TASK BRIEF –
Copy, from the data below, each line that has the word "身份标识".

[[ PROVIDED RECORDS open ]]

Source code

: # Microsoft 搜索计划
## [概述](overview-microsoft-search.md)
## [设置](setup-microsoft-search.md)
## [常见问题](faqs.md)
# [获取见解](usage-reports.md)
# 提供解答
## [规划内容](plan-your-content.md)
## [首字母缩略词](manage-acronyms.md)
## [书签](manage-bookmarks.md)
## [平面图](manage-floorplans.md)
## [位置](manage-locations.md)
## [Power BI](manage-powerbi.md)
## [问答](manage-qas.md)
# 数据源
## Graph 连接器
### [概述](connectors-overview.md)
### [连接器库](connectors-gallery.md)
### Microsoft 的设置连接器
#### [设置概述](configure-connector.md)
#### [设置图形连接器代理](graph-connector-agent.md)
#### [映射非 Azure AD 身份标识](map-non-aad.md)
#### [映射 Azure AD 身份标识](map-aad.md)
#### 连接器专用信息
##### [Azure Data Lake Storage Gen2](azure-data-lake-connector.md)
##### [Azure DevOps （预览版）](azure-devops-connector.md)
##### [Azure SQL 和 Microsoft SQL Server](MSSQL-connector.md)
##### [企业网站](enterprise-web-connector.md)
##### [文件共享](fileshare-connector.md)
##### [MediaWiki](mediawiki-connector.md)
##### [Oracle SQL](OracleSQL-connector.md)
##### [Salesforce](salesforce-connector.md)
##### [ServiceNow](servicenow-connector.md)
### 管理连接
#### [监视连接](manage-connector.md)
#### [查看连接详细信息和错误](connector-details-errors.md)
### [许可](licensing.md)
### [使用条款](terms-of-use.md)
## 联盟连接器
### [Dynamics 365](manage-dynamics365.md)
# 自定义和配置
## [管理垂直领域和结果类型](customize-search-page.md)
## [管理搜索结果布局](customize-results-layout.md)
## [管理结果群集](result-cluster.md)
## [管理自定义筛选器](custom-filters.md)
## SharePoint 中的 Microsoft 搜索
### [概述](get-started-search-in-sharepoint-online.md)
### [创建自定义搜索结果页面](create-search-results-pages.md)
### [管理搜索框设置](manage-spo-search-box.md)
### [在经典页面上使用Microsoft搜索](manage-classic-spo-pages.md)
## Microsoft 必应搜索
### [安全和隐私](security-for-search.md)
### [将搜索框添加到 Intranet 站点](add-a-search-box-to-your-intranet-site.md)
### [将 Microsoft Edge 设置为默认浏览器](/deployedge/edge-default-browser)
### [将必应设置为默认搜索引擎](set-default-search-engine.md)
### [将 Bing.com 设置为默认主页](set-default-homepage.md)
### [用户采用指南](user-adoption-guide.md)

[[ PROVIDED RECORDS closed ]]

RESPONSE FOR THIS EXERCISE –
#### [映射非 Azure AD 身份标识](map-non-aad.md)
#### [映射 Azure AD 身份标识](map-aad.md)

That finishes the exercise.